La campagne pour la présidentielle du 29 juillet prochain est officiellement ouverte depuis hier dimanche. Sans perdre une minute, serait-on tenté d’écrire, deux des 24 candidats admis à compétir par la Cour constitutionnelle sont entrés en lice de façon spectaculaire. Il s’agit du président-candidat IBK et de son cadet et non moins rival de toujours, Soumaïla Cissé.
Le premier a choisi l’emblématique stade du 26 mars pour sa sortie inaugurale et ce n’est sans doute pas un hasard. Il a souci d’effacer le détestable souvenir des 60 à 80.000 personnes revendiquées par les partisans de son concurrent le plus redouté lors de l’investiture de ce dernier, en y drainant une foule bien plus importante.
Le second, pour sa part, a opté pour une marche qui mobiliserait un nombre impressionnant de ses adeptes et sympathisants sur le boulevard de l’indépendance. A l’image, probablement, de ” la marée des manifestants “ du 8 juin dernier.
La vigueur de l’entrée en scène des deux hommes n’est pas pour surprendre. Ils ont en commun des atouts qui les destinent à jouer un rôle majeur dans cette élection.
Ils sont tous deux de hautes figures de la politique malienne des trois dernières décennies, ce qui leur vaut une clientèle et une influence toutes spéciales.
L’un et l’autre sont adossés à des partis politiques, le RPM pour IBK, l’URD pour Soumaïla Cissé, bien implantés sur tout le territoire national.
Ils sont soutenus par des plateformes électorales comprenant plusieurs dizaines de partis politiques, des centaines d’associations de la société civile, de mouvements, de clubs, de personnalités de premier plan.
Ils possèdent enfin la logistique et les moyens financiers de leur ambition.
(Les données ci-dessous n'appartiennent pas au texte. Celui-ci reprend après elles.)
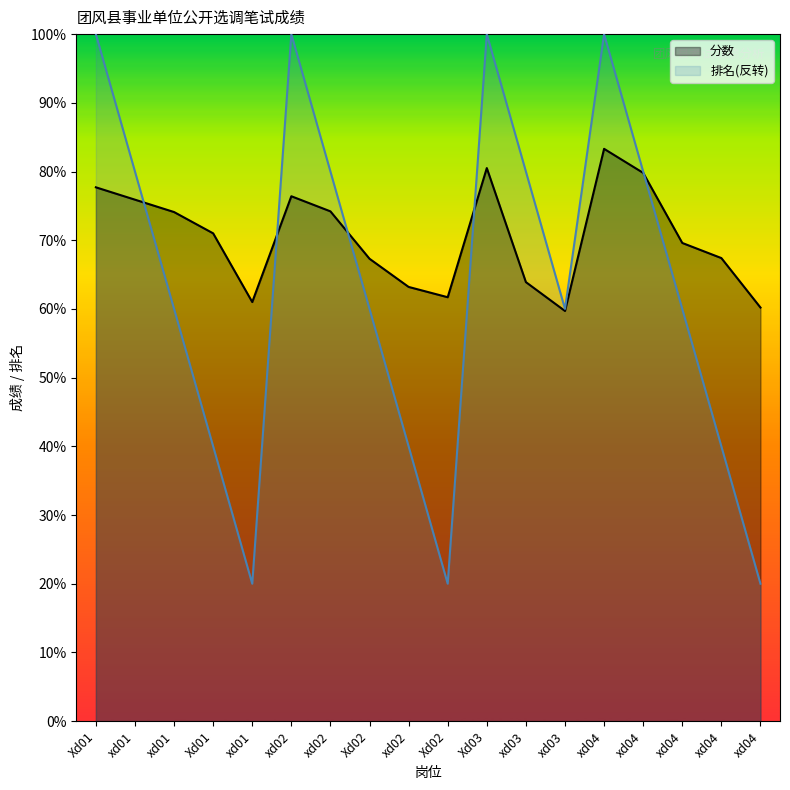

True or false: 排名 has a value of 100.0 at Xd03.

True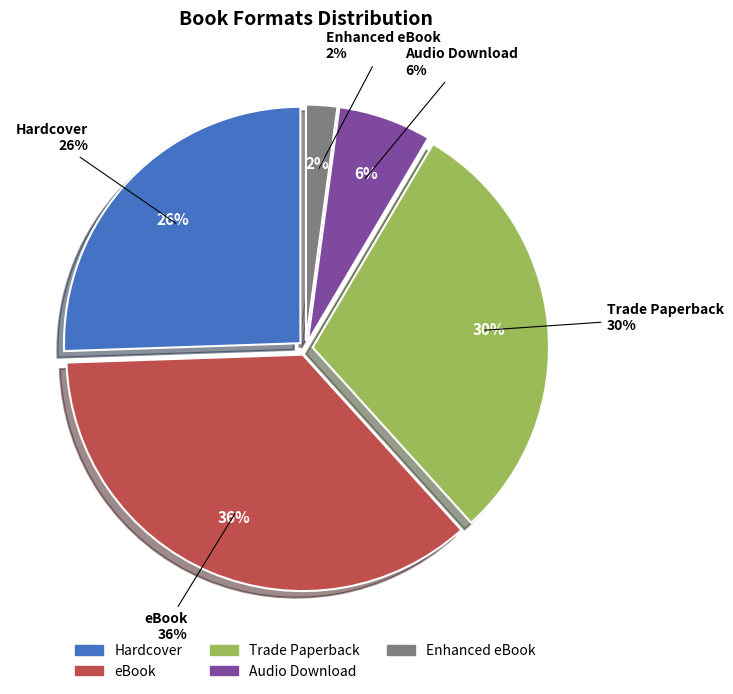

Which has a higher value, Enhanced eBook or eBook?

eBook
Autant d’avantages qui leur procurent une longue d’avance sur les autres candidats.
A noter toutefois qu’IBK a subi, ces derniers temps, une décote liée à son bilan mi-figue mi-raisin, à la perte d’une large part de ses soutiens politiques et religieux. Il peut compter cependant sur une contre-partie de taille: l’appui des paysans, singulièrement les cotonculteurs que lui garantit le plus puissant d’entre eux : Bakary Togola. Le patron de l’APCAM lui a promis la victoire dès le premier tour et il ne lésinera pas sur son immense fortune pour tenir cette promesse.
A l’opposé, Soumaïla Cissé peut compter sur le concours de la jeunesse urbaine emmenée par le CDR de Ras Bath. Il a vu aussi ses rangs renforcés par le ralliement d’anciens ministres et hauts fonctionnaires, d’ex-rebelles kidalois, d’artistes de renom comme Salif Keïta et Guimba national.
Tout n’est pas perdu pour autant pour les autres candidats. Certains d’entre eux détiennent des cartes pour réaliser un bon score. Voire créer la surprise.
C’est le cas de Aliou Boubacar Diallo. Ce novice en politique (il est le promoteur de l’ADP-Maliba qui en est à sa cinquième année d’existence) a le soutien du Cherif de Nioro. Ce qui peut conforter sa position eu égard à l’influence du guide des hamallistes qui s’étend bien au-delà du Sahel occidental. Dans un environnement où la population éprouve le sentiment que les politiques ont abdiqué devant les leaders musulmans et qu’ils sont désormais à leur remorque, tout devient possible.
Cas également de Housseyni Amion Guindo. Son parti, la CODEM, a fait bien du chemin depuis sa création, il y a un peu plus de dix ans. Aux communales de 2016, il s’est arrogé 705 conseillers dont 38 maires. Il se prévaut d’une couverture territoriale de 95% à Ségou, 74% à Koulikoro, 63% à Sikasso, 50% à Gao, 38% à Tombouctou, 34% à Kayes et 18% à Mopti.
Ces derniers jours, Poulo a obtenu le ralliement de l’ex-rébellion kidaloise (CMA) à sa candidature, ce qui, outre les voix qu’il pourra lui apporter dans l’adrar des Ifoghas, est susceptible de booster son score à l’échelle nationale, le retour de la paix et de la sécurité étant le voeu le plus cher de nos concitoyens.
Modibo Sidibé fait partie des candidats jouissant d’un crédit indiscutable. Son parti, les Fare Anka Wuli, n’est peut-être pas implanté dans tout le Mali mais il a su mettre en place, lui aussi, une plateforme qui pourrait relativement compenser cette faiblesse. Il a surtout beaucoup voyagé ces derniers mois et la campagne de proximité qu’il a choisi de mener à travers villes et campagnes pourrait produire des résultats à la hauteur de ses attentes.
Autant dire que les paris sont ouverts.